Además, el primer requerimiento a la arrendadora para que ejecutara las obras de reparación precisas se produjo, vía notarial, en noviembre de 2015, cuando la recurrente ya adeudaba varias mensualidades

Lo anterior sería suficiente para desestimar el motivo, aunque añadimos que la recurrente no ha acreditado ese incumplimiento, en concreto qué obras eran precisas y no han sido ejecutadas, constando en el procedimiento que la demandada ha procedido a apuntalar la cubierta del edificio, imprescindible para evitar daños al resto del edificio, y ha comenzado las obras de reparación.

Por las razones expuestas, procede confirmar en su integridad la sentencia recurrida.

CUARTO.- Desestimado el recurso de apelación, de conformidad con lo dispuesto en el art. 398 LEC, procede imponer a la recurrente las costas devengadas por el mismo, con pérdida del depósito constituido para recurrir ( Disposición Adicional Decimoquinta LOPJ).

Vistos los preceptos legales citados y demás de general y pertinente aplicación en derecho

Fallo

Desestimando el recurso de apelación interpuesto por el procurador don Agustín Moreno Kustner, en representación de Primarla S.L, frente a la sentencia dictada el 2 de abril de 2018 por el Magistrado-juez del juzgado Mixto número 1 de Torrox, en el procedimiento ordinario 129/2016, dedemos confirmar dicha resolución, imponiendo a la recurrente las costas devengadas por el mismo.

Dése al depósito constituido para recurrir el destino previsto.
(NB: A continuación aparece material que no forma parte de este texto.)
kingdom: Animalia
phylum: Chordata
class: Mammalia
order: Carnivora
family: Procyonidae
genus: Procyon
Notifíquese la anterior resolución a las partes, haciéndoles saber que la misma es susceptible de los recursos extraordinarios de casación o infracción procesal, siempre que concurra alguno de los supuestos previstos en los artículos 469 y 477 de la Ley de Enjuiciamiento Civil, en el plazo de veinte días y ante la misma Sección, previa constitución, en su caso, del depósito para recurrir previsto en la Disposición Adicional Decimoquinta de la Ley Orgánica del Poder Judicial, estando en suspenso el plazo de interposición, que comenzará a correr una vez se levante el estado de alarma para la gestión de la situación de crisis sanitaria ocasionada por el COVID-19 declarado por Real Decreto 463/2020, de 14 de marzo.

Una vez firme la sentencia, remítase testimonio de la misma, con el procedimiento, al juzgado de instancia, interesando acuse de recibo.

Lo pronuncian y firman los Magistrados de Sala.

PUBLICACIÓN.- Leída y publicada fue la anterior sentencia por el Magistrado Ponente, estando celebrando Audiencia Pública. Doy fe.